- Developer: CyberConnect2
- Publisher: Bandai Namco Entertainment
- Director: Akihiro Anai
- Producers: Taichiro Miyazaki; Yuki Nishikawa; Ryosuke Hara;
- Writers: Yasuhiro Noguchi; Shinsaku Sawamura;
- Composers: Yasushi Asada; Noriko Murakami; Keisuke Ito; Eisei Kudo;
- Series: Dragon Ball
- Engine: Unreal Engine 4
- Platforms: PlayStation 4; Xbox One; Windows; Nintendo Switch; Stadia; PlayStation 5; Xbox Series X/S;
- Release: January 16, 2020 PS4, Xbox OneJP: January 16, 2020; WW: January 17, 2020; WindowsWW: January 17, 2020; JP: May 23, 2024; Nintendo SwitchWW: September 24, 2021; StadiaWW: October 26, 2021; PlayStation 5JP: January 12, 2023; WW: January 13, 2023; Xbox Series X/SWW: February 3, 2023; ;
- Genres: Action role-playing, fighting
- Mode: Single-player

= Dragon Ball Z: Kakarot =

2020 video game

Dragon Ball Z: Kakarot (ドラゴンボールZ カカロット, Doragon Bōru Zetto Kakarotto) is an action role-playing game developed by CyberConnect2 and published by Bandai Namco Entertainment, based on the Dragon Ball franchise. It was released for PlayStation 4, Xbox One and Windows in January 2020, Nintendo Switch in September 2021, Stadia in October 2021, PlayStation 5 in January 2023, and Xbox Series X/S in February 2023. The game follows the main protagonist Goku and the Z-Fighters throughout the events of the Dragon Ball Z anime series, including anime-original storylines and moments.
-.-.-
> _What the exercise asks_:
Duplicate the part of the Dragon Ball Z: Kakarot page starting with "Dragon Ball Z: Kakarot (ドラゴンボールZ" and going on through "storylines and moments.". The lines that come next have nothing to do with this.
-.-.-
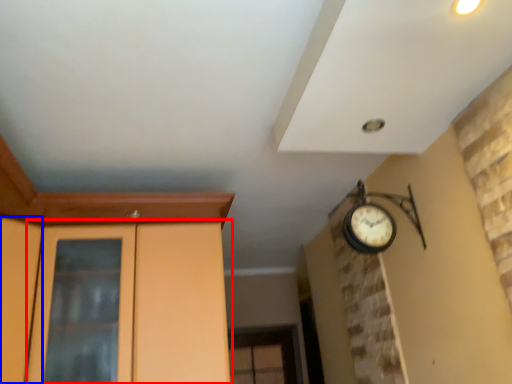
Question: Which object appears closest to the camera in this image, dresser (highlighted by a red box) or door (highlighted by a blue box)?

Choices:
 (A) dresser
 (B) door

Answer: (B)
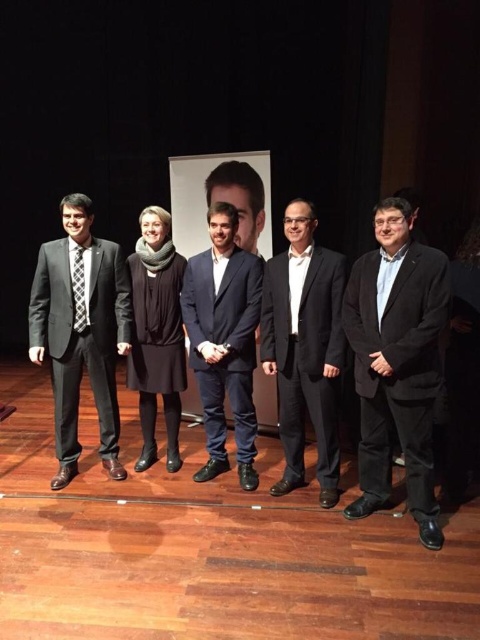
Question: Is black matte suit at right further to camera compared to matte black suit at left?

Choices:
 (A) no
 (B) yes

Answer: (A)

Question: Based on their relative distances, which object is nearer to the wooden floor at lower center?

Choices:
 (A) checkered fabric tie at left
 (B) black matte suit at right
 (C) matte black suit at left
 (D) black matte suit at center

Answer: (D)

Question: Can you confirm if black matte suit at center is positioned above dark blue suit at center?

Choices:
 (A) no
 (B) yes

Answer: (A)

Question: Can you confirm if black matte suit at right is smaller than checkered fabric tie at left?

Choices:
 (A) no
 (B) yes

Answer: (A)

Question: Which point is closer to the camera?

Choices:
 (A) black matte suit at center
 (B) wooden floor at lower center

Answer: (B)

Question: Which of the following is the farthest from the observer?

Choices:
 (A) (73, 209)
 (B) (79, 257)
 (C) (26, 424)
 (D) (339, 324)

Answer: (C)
-.-.-
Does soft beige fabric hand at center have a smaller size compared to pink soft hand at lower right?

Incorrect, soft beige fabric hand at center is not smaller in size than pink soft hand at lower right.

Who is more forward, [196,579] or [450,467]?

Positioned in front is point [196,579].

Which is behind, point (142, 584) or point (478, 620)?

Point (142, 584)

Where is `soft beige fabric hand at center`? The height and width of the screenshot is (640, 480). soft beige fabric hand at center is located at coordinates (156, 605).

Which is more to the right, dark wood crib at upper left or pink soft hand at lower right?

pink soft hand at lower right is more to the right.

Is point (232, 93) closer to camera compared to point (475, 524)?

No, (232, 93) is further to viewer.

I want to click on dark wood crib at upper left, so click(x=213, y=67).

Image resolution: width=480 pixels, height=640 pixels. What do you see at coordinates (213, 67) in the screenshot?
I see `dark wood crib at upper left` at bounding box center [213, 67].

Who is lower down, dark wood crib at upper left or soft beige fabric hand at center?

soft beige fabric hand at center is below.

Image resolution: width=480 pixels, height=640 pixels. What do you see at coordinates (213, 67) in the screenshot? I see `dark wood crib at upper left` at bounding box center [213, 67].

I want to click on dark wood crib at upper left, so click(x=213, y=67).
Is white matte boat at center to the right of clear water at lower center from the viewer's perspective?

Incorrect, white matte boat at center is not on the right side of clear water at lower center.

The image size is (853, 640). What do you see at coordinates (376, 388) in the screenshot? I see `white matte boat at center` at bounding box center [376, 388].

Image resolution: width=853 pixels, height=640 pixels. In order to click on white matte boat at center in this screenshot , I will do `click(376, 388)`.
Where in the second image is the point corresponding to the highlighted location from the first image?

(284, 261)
-.-.-
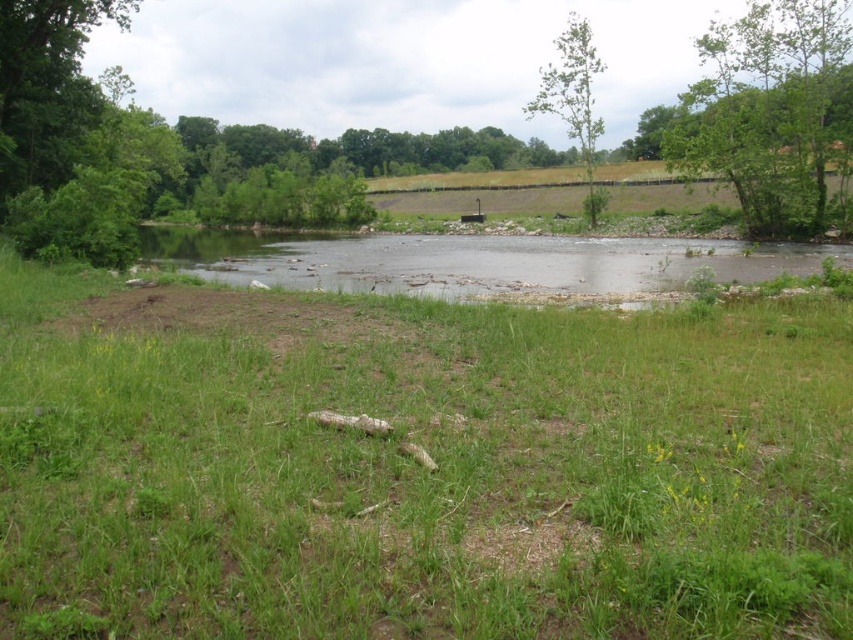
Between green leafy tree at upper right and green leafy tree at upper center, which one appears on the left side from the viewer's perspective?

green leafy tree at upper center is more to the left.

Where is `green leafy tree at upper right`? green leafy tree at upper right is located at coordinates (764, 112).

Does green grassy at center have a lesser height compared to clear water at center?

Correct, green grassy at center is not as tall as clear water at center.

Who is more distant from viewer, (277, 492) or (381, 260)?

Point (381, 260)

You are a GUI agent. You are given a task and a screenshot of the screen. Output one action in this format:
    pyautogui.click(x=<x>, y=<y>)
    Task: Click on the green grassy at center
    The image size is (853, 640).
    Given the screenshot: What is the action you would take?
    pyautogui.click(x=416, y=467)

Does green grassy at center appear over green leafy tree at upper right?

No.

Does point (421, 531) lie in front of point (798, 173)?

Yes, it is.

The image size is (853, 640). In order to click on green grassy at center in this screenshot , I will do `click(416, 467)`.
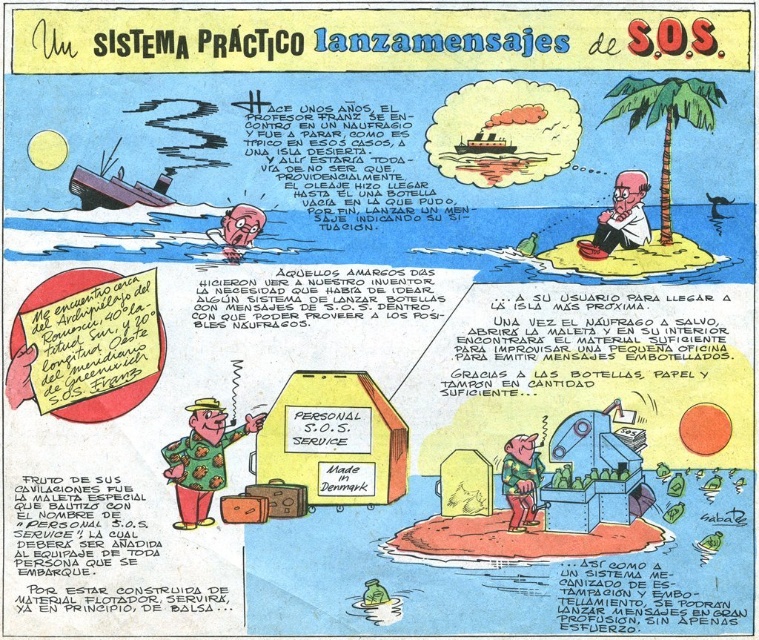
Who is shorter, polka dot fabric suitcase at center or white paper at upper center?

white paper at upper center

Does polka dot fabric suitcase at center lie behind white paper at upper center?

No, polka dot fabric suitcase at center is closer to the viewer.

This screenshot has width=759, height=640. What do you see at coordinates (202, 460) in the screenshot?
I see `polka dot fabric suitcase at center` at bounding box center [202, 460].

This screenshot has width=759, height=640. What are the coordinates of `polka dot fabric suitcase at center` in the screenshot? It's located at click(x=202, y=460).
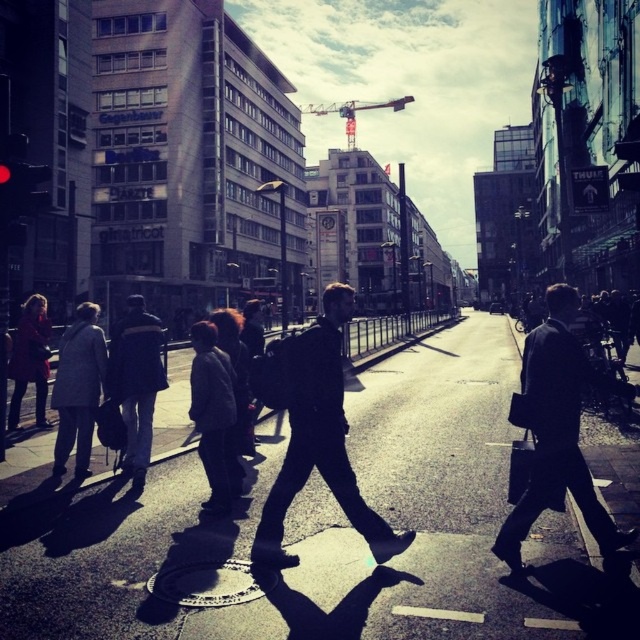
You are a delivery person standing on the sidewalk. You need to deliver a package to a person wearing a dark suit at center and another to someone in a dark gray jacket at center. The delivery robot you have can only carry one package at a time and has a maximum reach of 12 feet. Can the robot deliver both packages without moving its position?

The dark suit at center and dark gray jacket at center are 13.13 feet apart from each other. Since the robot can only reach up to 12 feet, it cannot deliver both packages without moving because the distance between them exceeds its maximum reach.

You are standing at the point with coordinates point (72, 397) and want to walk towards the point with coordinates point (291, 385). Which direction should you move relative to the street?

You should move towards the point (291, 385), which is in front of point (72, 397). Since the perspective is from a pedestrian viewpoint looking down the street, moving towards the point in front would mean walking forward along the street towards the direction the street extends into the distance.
-.-.-
> _Result of this exercise_:
Dragon Ball Z: Kakarot (ドラゴンボールZ カカロット, Doragon Bōru Zetto Kakarotto) is an action role-playing game developed by CyberConnect2 and published by Bandai Namco Entertainment, based on the Dragon Ball franchise. It was released for PlayStation 4, Xbox One and Windows in January 2020, Nintendo Switch in September 2021, Stadia in October 2021, PlayStation 5 in January 2023, and Xbox Series X/S in February 2023. The game follows the main protagonist Goku and the Z-Fighters throughout the events of the Dragon Ball Z anime series, including anime-original storylines and moments.